La leyenda que describe al ‘Paraíso Terrenal’ como un lugar maravilloso de paz, sosiego y riqueza; poblado de bosques verdes, arbustos en vistosa floración, aves de colores y ríos de leche y miel, ha sido constante en los inicios de todas las civilizaciones y de todas las religiones. Las culturas mediterráneas, de las que descendemos, hablaron de la isla de Hesperia, de la de Utopía, de la Atlántida. Y, al parecer, las buscaron afanosamente por todo el occidente del mar interior para gozar de ellas.

Otros pueblos buscaron su Paraíso a través de los océanos y mares de toda la Tierra, pues su condición de terrenal parecía ineludible a su propia naturaleza de lugar proclive a la vida y a una vegetación ostentosa y polícroma. Por otra parte, ubicarle en cualquier planeta lejano, hubiera resultado inconcebible.

La verdad es que estos ‘Paraísos’ existieron en numerosos lugares y en todos los Continentes. Los Libros Sagrados de varias creencias o leyendas místicas, que se remontan al inicio de los tiempos, citan ubérrimos espacios, donde los dioses situaron a los primeros hombres para que crecieran y se multiplicaran. Incluso, las teorías evolucionistas reconocen que los primeros grupos de Homo Sapiens Sapiens - los Cro-magnon- debieron habitar lugares paradisíacos en África, en Asia anterior o en las islas oceánicas, donde desarrollaron sus primeras técnicas para tallar sílex, recolectar frutos silvestres y expandirse por todas las rutas continentales.

Durante cientos de miles de años los primitivos homos fueron evolucionando hacia tipos antropológicos más inteligentes y complejos. Disfrutaron de alimentos y elementos que les ofrecía gratuitamente la naturaleza, y respetaron los ecosistemas zoo-botánicos en los que desarrollaron su existencia. Incluso, después de observar cuidadosamente las leyes naturales y comprobar que podían ayudar a mejorar sus resultados mediante pequeñas intervenciones en los ciclos vegetativos; en la adecuación de los terrenos, en el incremento de nutrientes o en otros procesos coadyuvantes, que les llevaron a inventar la agricultura -el cultivo de los campos- y la ganadería, con el cuidado de los animales.

Sólo en los últimos doscientos años -después de la Revolución Industria- el homo sapiens se transformó en homo especulans- y ya no se conformó con crear alimentos, atuendos, refugios, armas o instrumentos de trabajo; sino que pensó en fabricar enormes cantidades de todo -incluso de aquello que no necesitaba y tenía que desechar- sólo para invertir, comerciar, crear mercados de libre competencia y arrasar bosques y praderas, ampliando los cultivos y negocios especulativos hasta el infinito.

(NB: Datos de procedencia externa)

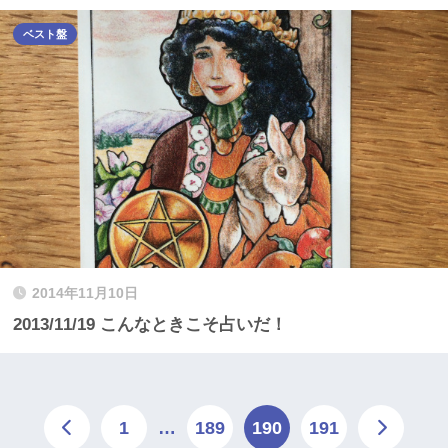
ベスト盤
2014年11月10日
2013/11/19 こんなときこそ占いだ！
1
…
189
190
191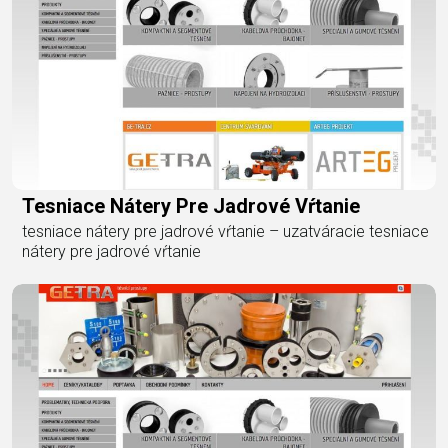
Tesniace Nátery Pre Jadrové Vŕtanie
tesniace nátery pre jadrové vŕtanie – uzatváracie tesniace
nátery pre jadrové vŕtanie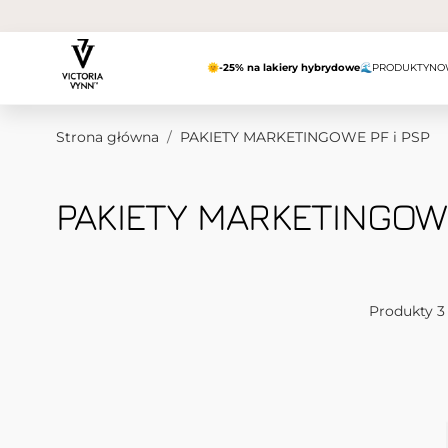
Przejdź do treści
🌞
-25% na lakiery hybrydowe
🌊
PRODUKTY
NO
Strona główna
/
PAKIETY MARKETINGOWE PF i PSP
PAKIETY MARKETINGOWE
Produkty
3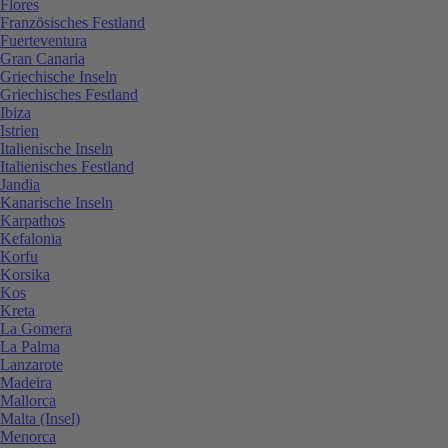
Flores
Französisches Festland
Fuerteventura
Gran Canaria
Griechische Inseln
Griechisches Festland
Ibiza
Istrien
Italienische Inseln
Italienisches Festland
Jandia
Kanarische Inseln
Karpathos
Kefalonia
Korfu
Korsika
Kos
Kreta
La Gomera
La Palma
Lanzarote
Madeira
Mallorca
Malta (Insel)
Menorca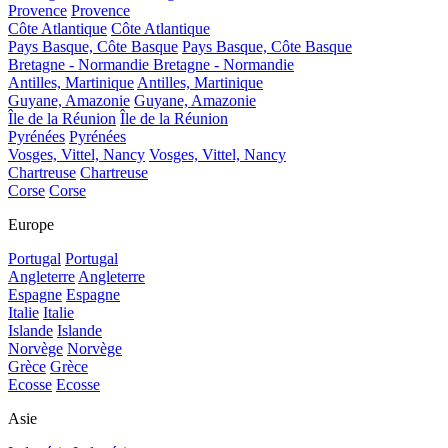
Provence
Provence
Côte Atlantique
Côte Atlantique
Pays Basque, Côte Basque
Pays Basque, Côte Basque
Bretagne - Normandie
Bretagne - Normandie
Antilles, Martinique
Antilles, Martinique
Guyane, Amazonie
Guyane, Amazonie
Île de la Réunion
Île de la Réunion
Pyrénées
Pyrénées
Vosges, Vittel, Nancy
Vosges, Vittel, Nancy
Chartreuse
Chartreuse
Corse
Corse
Europe
Portugal
Portugal
Angleterre
Angleterre
Espagne
Espagne
Italie
Italie
Islande
Islande
Norvège
Norvège
Grèce
Grèce
Ecosse
Ecosse
Asie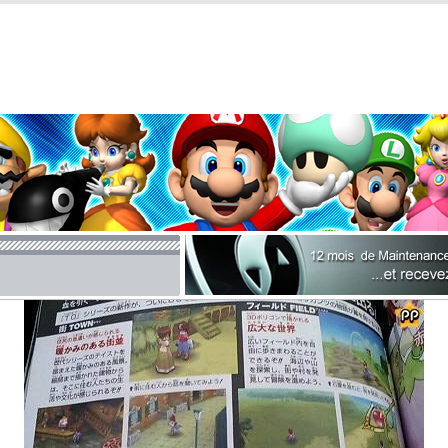
Galerie Nintendo DS lite
Image n°4150
Tales Of The Tempest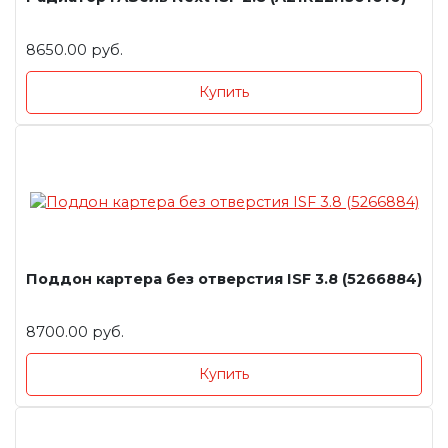
8650.00 руб.
Купить
Поддон картера без отверстия ISF 3.8 (5266884)
8700.00 руб.
Купить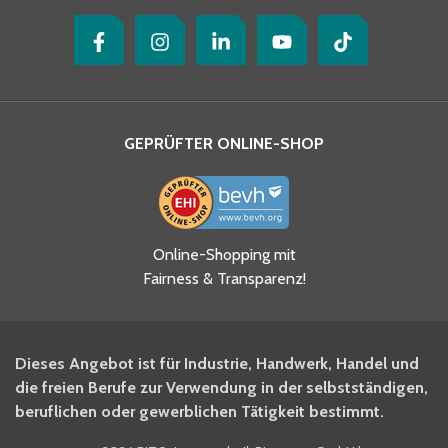
GEPRÜFTER ONLINE-SHOP
Ja, ich habe die
Online-Shopping mit
Datenschutzhinweise gelesen
Fairness & Transparenz!
und akzeptiere diese.
*
Ja, ich möchte mich für den
Dieses Angebot ist für Industrie, Handwerk, Handel und
BITO Newsletter Fachwissen
die freien Berufe zur Verwendung in der selbstständigen,
Intralogistiker anmelden.
beruflichen oder gewerblichen Tätigkeit bestimmt.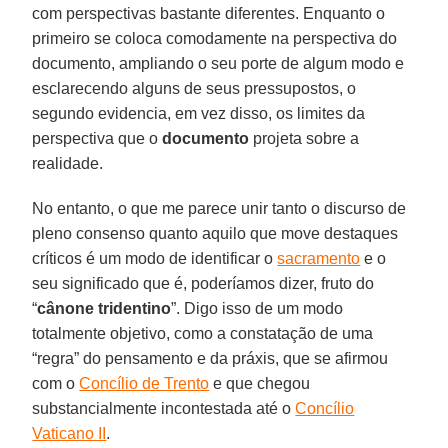
com perspectivas bastante diferentes. Enquanto o
primeiro se coloca comodamente na perspectiva do
documento, ampliando o seu porte de algum modo e
esclarecendo alguns de seus pressupostos, o
segundo evidencia, em vez disso, os limites da
perspectiva que o
documento
projeta sobre a
realidade.
No entanto, o que me parece unir tanto o discurso de
pleno consenso quanto aquilo que move destaques
críticos é um modo de identificar o
sacramento
e o
seu significado que é, poderíamos dizer, fruto do
“
cânone
tridentino
”. Digo isso de um modo
totalmente objetivo, como a constatação de uma
“regra” do pensamento e da práxis, que se afirmou
com o
Concílio de Trento
e que chegou
substancialmente incontestada até o
Concílio
Vaticano II
.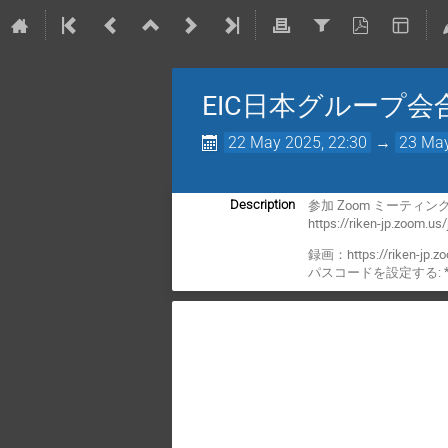
EIC日本グループ会
22 May 2025, 22:30
→
23 May
参加 Zoom ミーティン
Description
https://riken-jp.zoom.u
録画：https://riken-jp.
パスコードを設定する: *Wj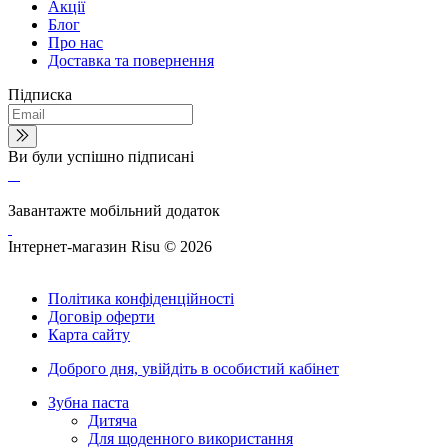
Акції
Блог
Про нас
Доставка та повернення
Підписка
Ви були успішно підписані
Завантажте мобільний додаток
Інтернет-магазин Risu © 2026
Політика конфіденційності
Договір оферти
Карта сайту
Доброго дня,
увійдіть в особистий кабінет
Зубна паста
Дитяча
Для щоденного використання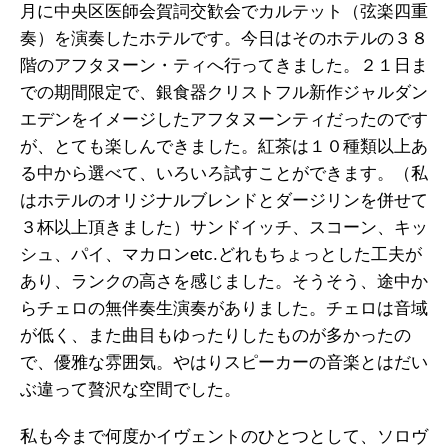
月に中央区医師会賀詞交歓会でカルテット（弦楽四重
奏）を演奏したホテルです。今日はそのホテルの３８
階のアフタヌーン・ティへ行ってきました。２１日ま
での期間限定で、銀食器クリストフル新作ジャルダン
エデンをイメージしたアフタヌーンティだったのです
が、とても楽しんできました。紅茶は１０種類以上あ
る中から選べて、いろいろ試すことができます。（私
はホテルのオリジナルブレンドとダージリンを併せて
３杯以上頂きました）サンドイッチ、スコーン、キッ
シュ、パイ、マカロンetc.どれもちょっとした工夫が
あり、ランクの高さを感じました。そうそう、途中か
らチェロの無伴奏生演奏がありました。チェロは音域
が低く、また曲目もゆったりしたものが多かったの
で、優雅な雰囲気。やはりスピーカーの音楽とはだい
ぶ違って贅沢な空間でした。
私も今まで何度かイヴェントのひとつとして、ソロヴ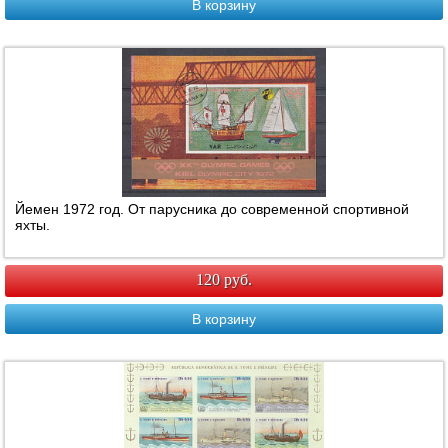
В корзину
Йемен 1972 год. От парусника до современной спортивной
яхты.
120 руб.
В корзину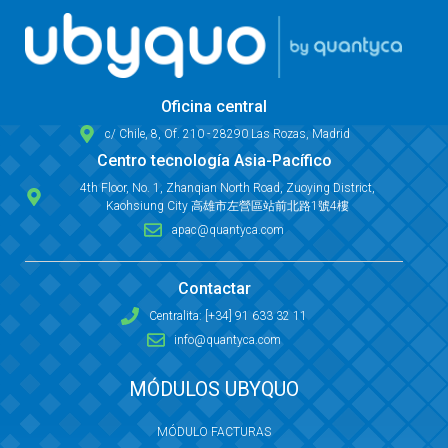
Oficina central
c/ Chile, 8, Of. 210 - 28290 Las Rozas, Madrid
Centro tecnología Asia-Pacífico
4th Floor, No. 1, Zhanqian North Road, Zuoying District,
Kaohsiung City 高雄市左營區站前北路1號4樓
apac@quantyca.com
Contactar
Centralita: [+34] 91 633 32 11
info@quantyca.com
MÓDULOS UBYQUO
MÓDULO FACTURAS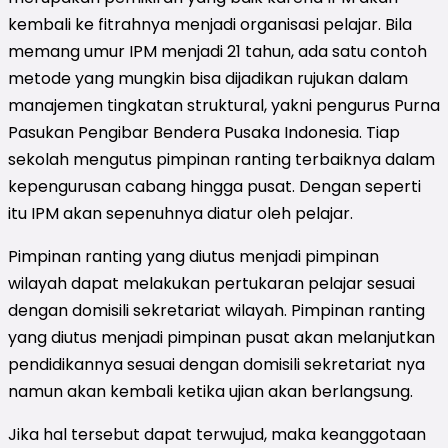
kembali ke fitrahnya menjadi organisasi pelajar. Bila
memang umur IPM menjadi 21 tahun, ada satu contoh
metode yang mungkin bisa dijadikan rujukan dalam
manajemen tingkatan struktural, yakni pengurus Purna
Pasukan Pengibar Bendera Pusaka Indonesia. Tiap
sekolah mengutus pimpinan ranting terbaiknya dalam
kepengurusan cabang hingga pusat. Dengan seperti
itu IPM akan sepenuhnya diatur oleh pelajar.
Pimpinan ranting yang diutus menjadi pimpinan
wilayah dapat melakukan pertukaran pelajar sesuai
dengan domisili sekretariat wilayah. Pimpinan ranting
yang diutus menjadi pimpinan pusat akan melanjutkan
pendidikannya sesuai dengan domisili sekretariat nya
namun akan kembali ketika ujian akan berlangsung.
Jika hal tersebut dapat terwujud, maka keanggotaan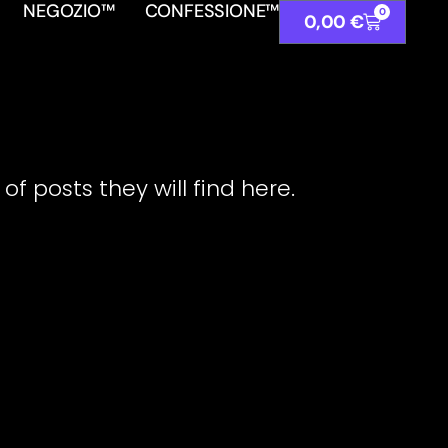
NEGOZIO™
CONFESSIONE™
0
0,00
€
f posts they will find here.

Productos químicos, como los fertilizantes artificiales; junto a venenos como los plaguicidas, insecticidas, herbicidas y otros regalos de grandes empresas -Monsanto, Fertiberia, etc. - cubrieron los campos y espacios dedicados a la agricultura y al cuidado de los animales, hasta devastar radicalmente los antiguos procedimientos naturales, que garantizaban su adecuación a las necesidades humanas, por otros artificiosos y contaminantes, que han convertido en desiertos los bosques y praderías, en pozos de aridez salitrosa los valles y cuencas fluviales y en amenazas cancerígenas los medios alimenticios que, durante siglos, fueron el sustento de las gentes y de los pueblos.

Todo para reducir al mínimo los precios, los salarios, los derechos humanos y los paraísos terrenales. Aumentando, en las mismas proporciones, los rendimientos de las acciones, los beneficios empresariales, los espacios contaminados, los desiertos y las aguas podridas, atascadas de detritus y plásticos.